The End of Revolution?
Between 1950 and 2000, the percentage of married women and those with young children who worked sky-rocketed. A close look at the figure above suggests that the rocket may have reached its apogee in 2000.
The figure below provides a closer look. It presents data for mothers irrespective of marital status, a reasonable shift in focus given the much higher proportion of women who are rasing children either before or after marriage. The upper line shows the percentage of all women with a child under 18 at home who were in the labor force, 1975-2008; the lower line focuses on mothers with at least one child under 6 at home. The lines display the rapid increase in working mothers from 1975 to the late 1990s. But then the rates level off. (The numbers do not yet reflect the full surge of male unemployment that started in mid-2008.)
What does this leveling off represent? Have we reached some sort of ceiling effect? Perhaps the nature of child-bearing and child-rearing in the United States is such that Americans will never push past a rate of about 70% employment for mothers. (Crossnational data suggest that in some other western nations these rates go perhaps 10 points higher.) American jobs or American childcare policies may not keep the trend going up. Alternatively perhaps, the leveling off may presage a cultural shift, the beginnings of a purposeful move back into the home by women, something a few observers have argued is starting to happen.
In any case, it is hard to imagine undoing the great social revolution of the twentieth century, of ever getting back to where we came from only 50 or so years ago, of unraveling the Big Change, when mom went to work.
(This column was cross-posted on The Berkeley Blog on March 2, 2011.)
(This column was cross-posted on The Public Intellectual on June 8, 2011.)
A piece of research trying to identify why this employment trend leveled off around the turn of the century (h/t Tyler Cowen):
The increasing trend of the female labor force participation rate in the United States stopped and turned to a decline in the late 1990s. This paper shows that structural changes in the child care market play a substantial role in influencing female labor force participation. I first provide new estimates of long-term measures of prices and hours of child care using the Survey of Income and Program Participation. Hourly expenditure on child care rose by 40% and hours of daycare used declined by 20%. Next, I build a life-cycle model of married couples that features a menu of child care options that captures important features of reality. The calibrated model predicts that the rise in child care costs leads to a 5% decline in total employment of females, holding all else constant. Finally, this paper provides two hypotheses and their supporting evidence about the causes of rising child care costs: (i) restrictive licensing to home-based child care providers, and (ii) the negative effect of expanded child care subsidies to lower income households on the incentives for those individuals to operate the home-based daycare.

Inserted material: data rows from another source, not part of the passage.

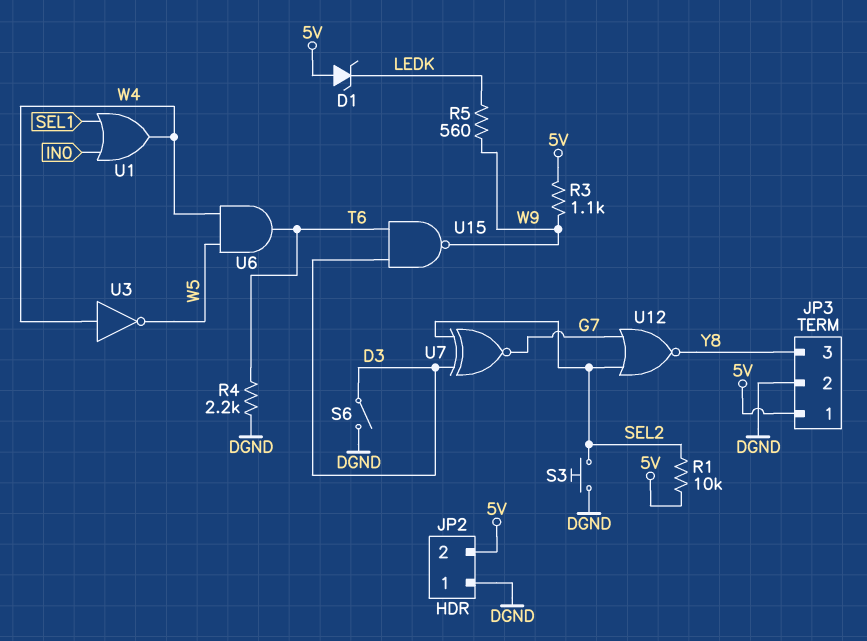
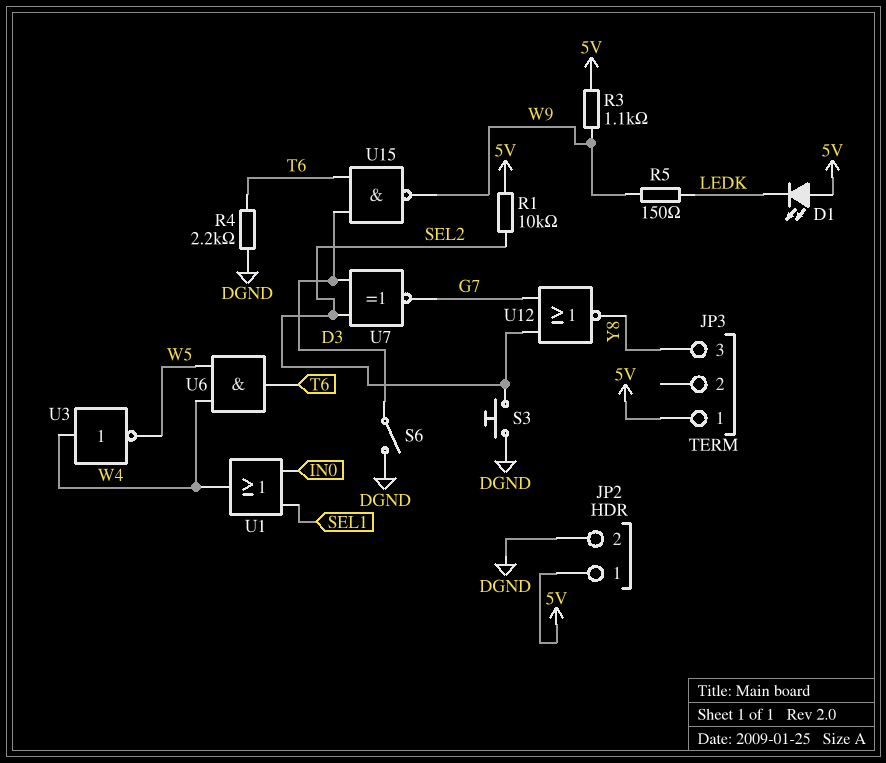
D1: zener (A 5V, K LEDK) -> LED (A 5V, K LEDK)
JP2 pin 1: DGND -> 5V
JP2 pin 2: 5V -> DGND
JP3 pin 2: DGND -> none
R5: 560 (LEDK, W9) -> 150 (LEDK, W9)

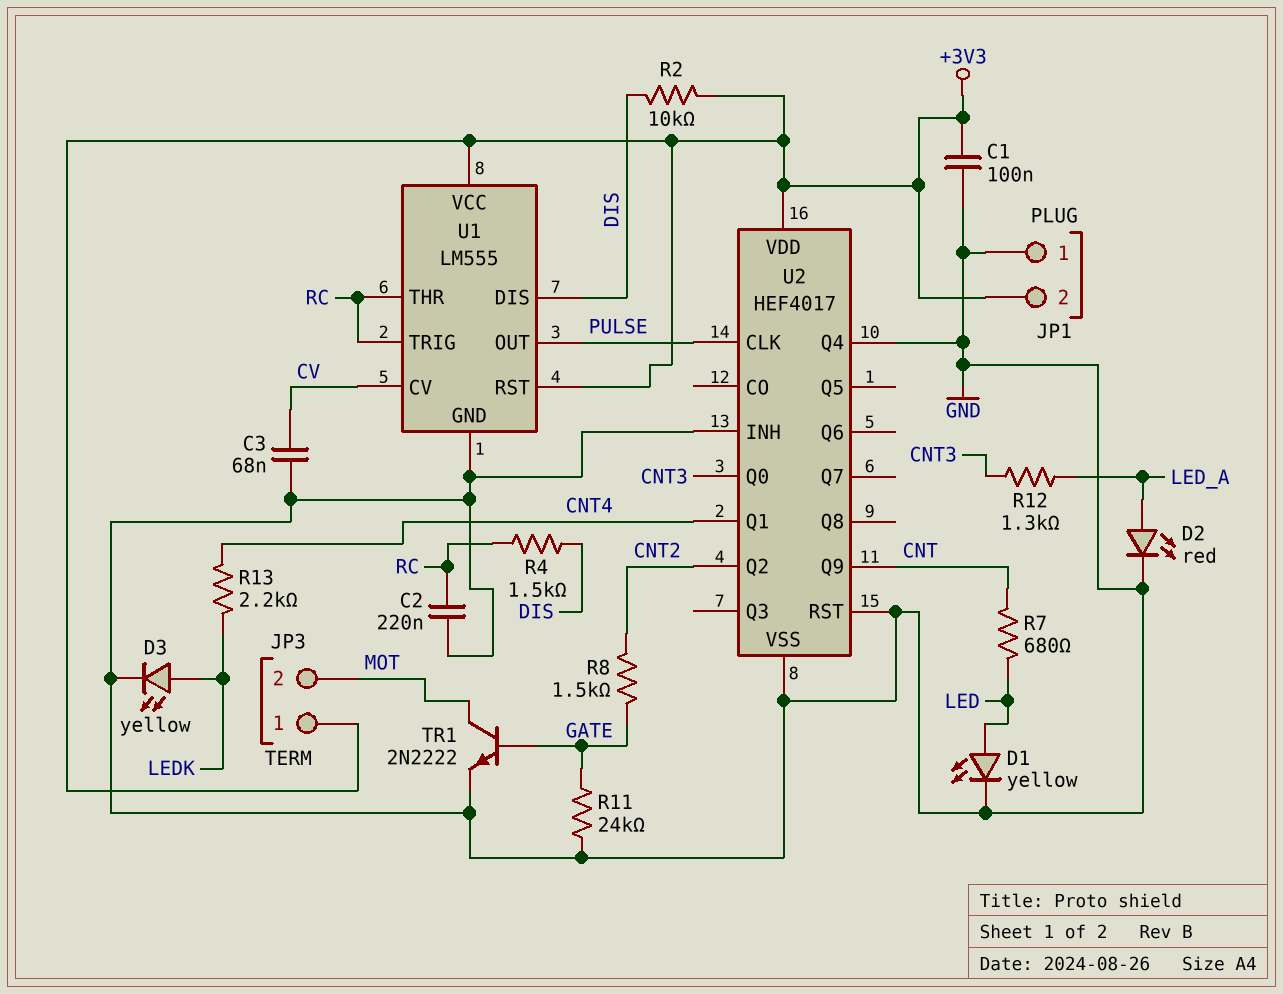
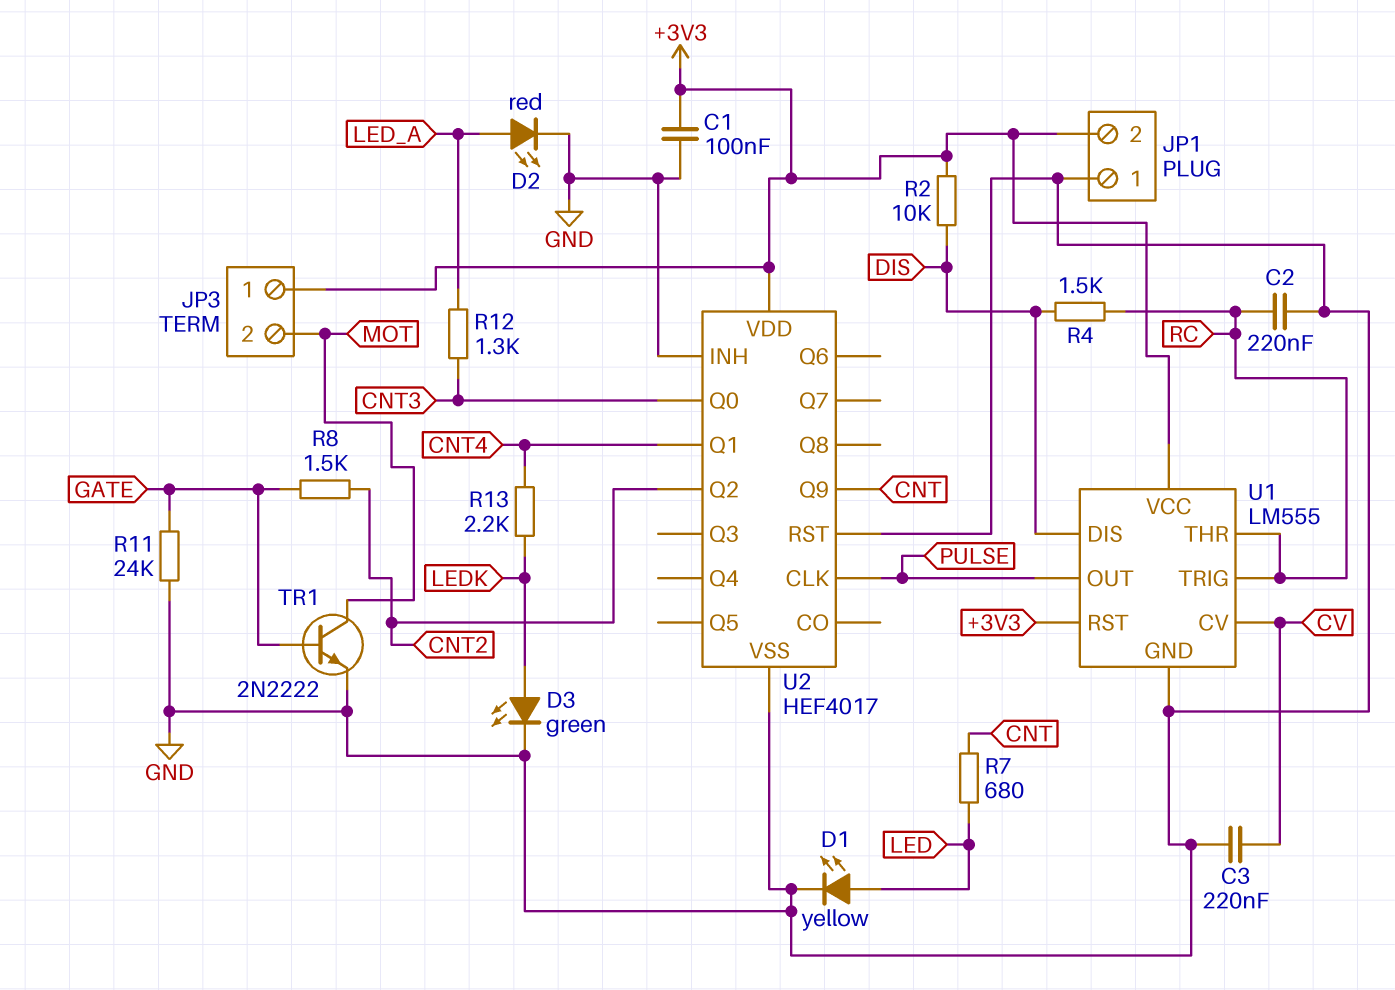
C3: 68nF (CV, GND) -> 220nF (CV, GND)
D3: LED yellow (A LEDK, K GND) -> LED green (A LEDK, K GND)
U2 pin Q4: GND -> none

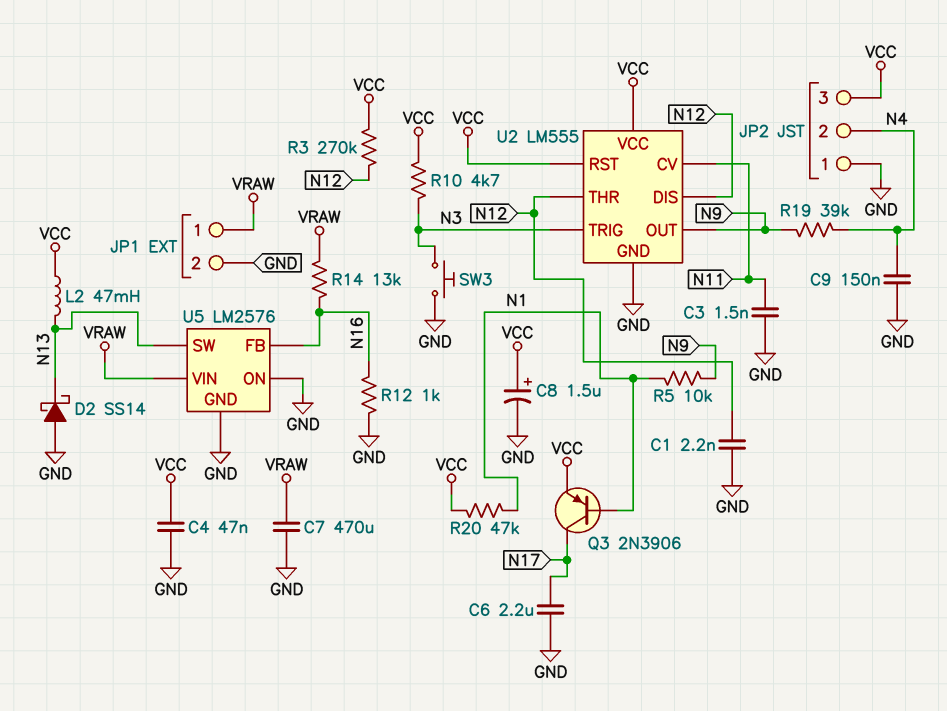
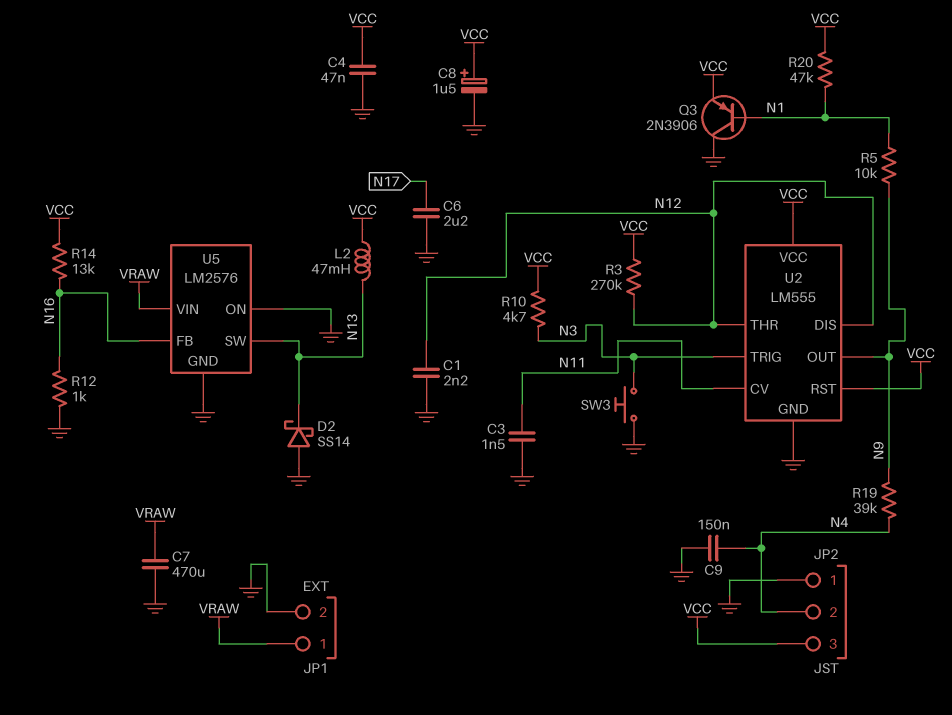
Q3: PNP 2N3906 (B N1, C N17, E VCC) -> PNP 2N3906 (B N1, C GND, E VCC)
R14: 13k (N16, VRAW) -> 13k (N16, VCC)

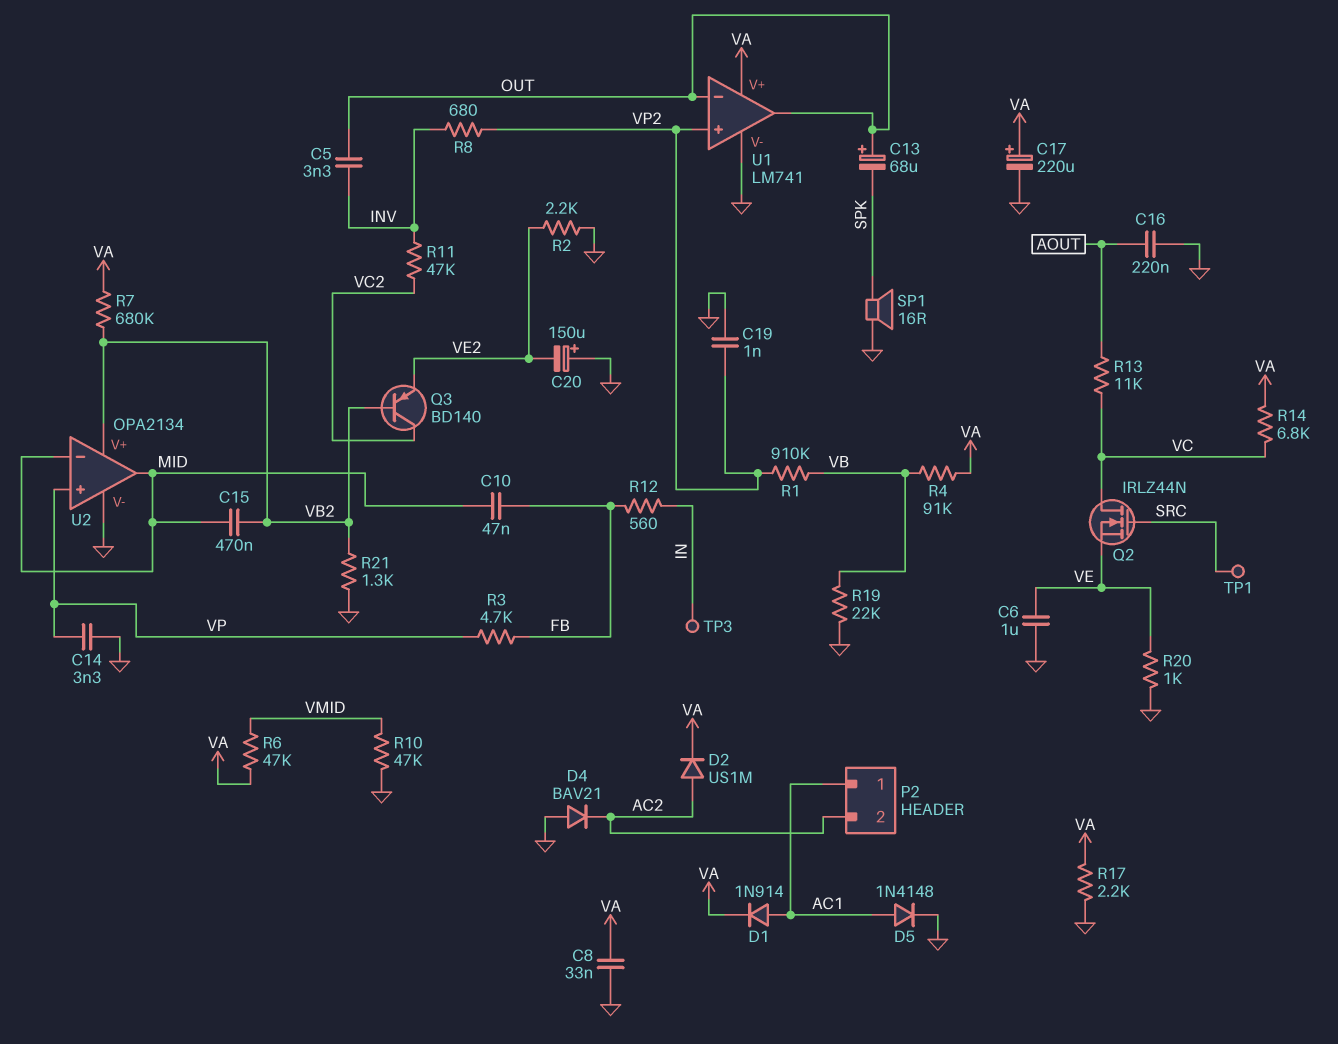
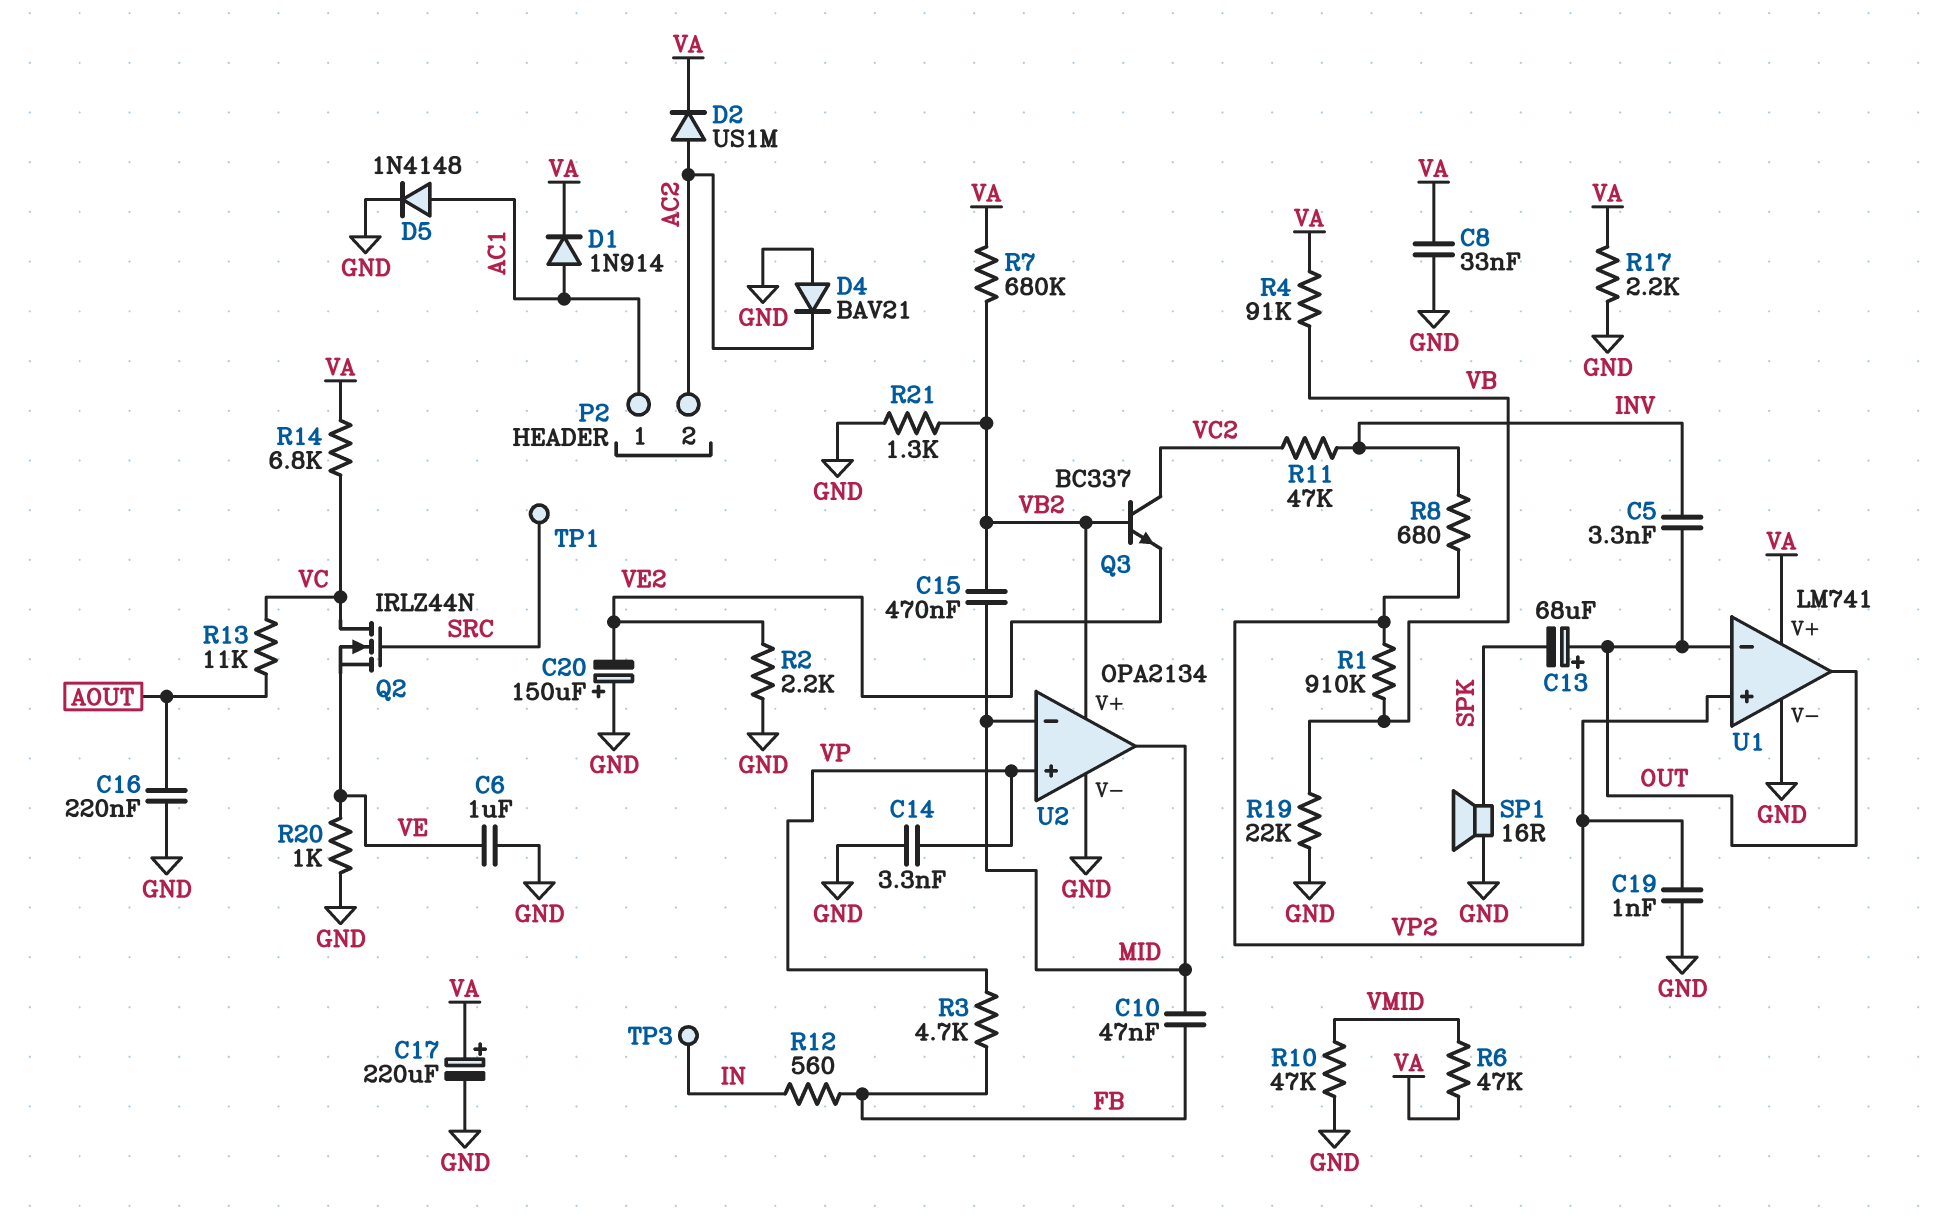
Q3: PNP BD140 (B VB2, C VC2, E VE2) -> NPN BC337 (B VB2, C VC2, E VE2)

BUT.. Kevin Drum looked at this study and is skeptical:
What it shows is clear: participation rates for women with children declined less than rates for women without children.
What am I missing here? It seems perfectly sensible that rising childcare costs reduce the net income from market labor and therefore reduce the number of mothers who find it worthwhile to work outside the home. And I’m fully willing to accept that the costs of childcare have gone up over the past couple of decades. That should make a difference, and Kubota estimates that it’s reduced female labor force participation by 5 percent. But Kubota’s own chart suggests that it hasn’t had this effect.
So… why are labor force participation rates for mothers declining less than those for women without children? That’s a genuine mystery.